Ken Frazier, director of the University Library System, has been serving as interim CIO since July 2006, following the retirement of former technology leader Anne Stunden. She had served as UW–Madison's CIO since 2000.

More on the candidates:

Kraemer has been in his present position of associate director since November 2005. Prior to that, he served as chief information officer for the UW Extension from 1996-2005 and as a program manager for Oak Ridge National Laboratory from 1988-1996.

In his present position, Kraemer provides leadership and planning on campus technology issues. He also manages a range of services at DoIT, including: Network, Internet, security, user and other services; communications; human resources; policy and planning; process planning; and WISCNet. Kraemer is also part of campus-wide steering efforts around IT issues such as identity management, the "One Card" system, centralized access controls and the crisis operations center.

Kraemer earned his bachelor's degree in geography in 1978 from UW-Eau Claire, and his master's in geology, with an emphasis in geographical information systems, in 1983 from the University of Tennessee-Knoxville.

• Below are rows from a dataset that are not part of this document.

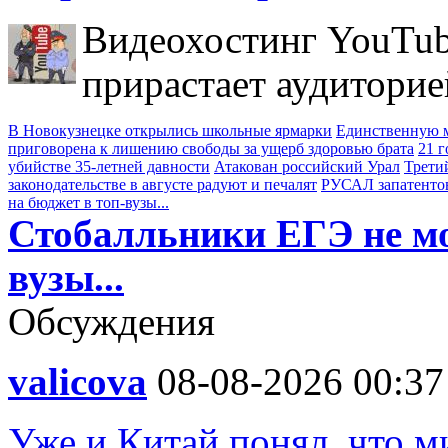
Видеохостинг YouTub
прирастает аудиторие
В Новокузнецке открылись школьные ярмарки
Единственную м
приговорена к лишению свободы за ущерб здоровью брата
21 
убийстве 35-летней давности
Атакован российский Урал
Трети
законодательстве в августе радуют и печалят
РУСАЛ запатенто
на бюджет в топ-вузы...
Стобалльники ЕГЭ не мо
вузы...
Обсуждения
valicova
08-08-2026 00:37
Уже и Китай понял, что м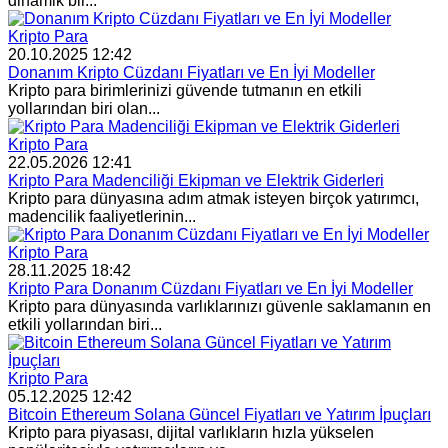
dinamik bir...
Kripto Para
20.10.2025 12:42
Donanım Kripto Cüzdanı Fiyatları ve En İyi Modeller
Kripto para birimlerinizi güvende tutmanın en etkili
yollarından biri olan...
Kripto Para
22.05.2026 12:41
Kripto Para Madenciliği Ekipman ve Elektrik Giderleri
Kripto para dünyasına adım atmak isteyen birçok yatırımcı,
madencilik faaliyetlerinin...
Kripto Para
28.11.2025 18:42
Kripto Para Donanım Cüzdanı Fiyatları ve En İyi Modeller
Kripto para dünyasında varlıklarınızı güvenle saklamanın en
etkili yollarından biri...
Kripto Para
05.12.2025 12:42
Bitcoin Ethereum Solana Güncel Fiyatları ve Yatırım İpuçları
Kripto para piyasası, dijital varlıkların hızla yükselen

Pletcher has been associate provost and CIO at UW-Green Bay since 1997, and has a long career history with the campus. She also served as UW-Green Bay's library director from 1993-2001; associate library director from 1985-1993; head of public services, 1981-1985; government publications librarian from 1977-1981; and catalog librarian in 1976-1977.

Pletcher's work as CIO in Green Bay includes deployment of the PeopleSoft Student Administrative System; implementation of more than a dozen information and transaction systems; development of a new technology network backbone for campus buildings and residence halls; and wireless Internet access in a number of high-traffic campus areas.

Pletcher received her bachelor's degree from the University of Illinois at Champaign-Urbana (UIUC) in 1975; and her master's in library sciences at UIUC in 1976.

Raineri has been associate dean with UIUC since 2001. Her additional experience with UIUC includes associate director of undergraduate instruction and instructional technologies for the School of Molecular and Cellular Biology, 2000-2001; assistant professor of microbiology, 1996-present; associate director of the Biotechnology Center, 1994-1996; and senior research scientist in microbiology, 1992-1996.

In her current administrative post, Raineri oversees a program called Applied Technologies for Learning in the Arts and Sciences (ATLAS) that is used by 45 academic units and programs on campus and has 25 full-time employees. Her office oversees computer classrooms, teaching and learning technologies, audio-video and Web services, desktop and network support, and a variety of other services for the college.

Raineri received her bachelor's degree in biochemistry and chemistry in 1984 from the University of Southampton, U.K; her Ph.D. in biochemistry and molecular biology in 1988 from the University of Southampton; and she held a NATO postdoctoral fellowship in microbiology from 1988-1992 at the University of Washington-Seattle.

The schedule for campus visits and open opportunities to meet the finalists is being developed and will be shared with the campus community as soon as it is finalized.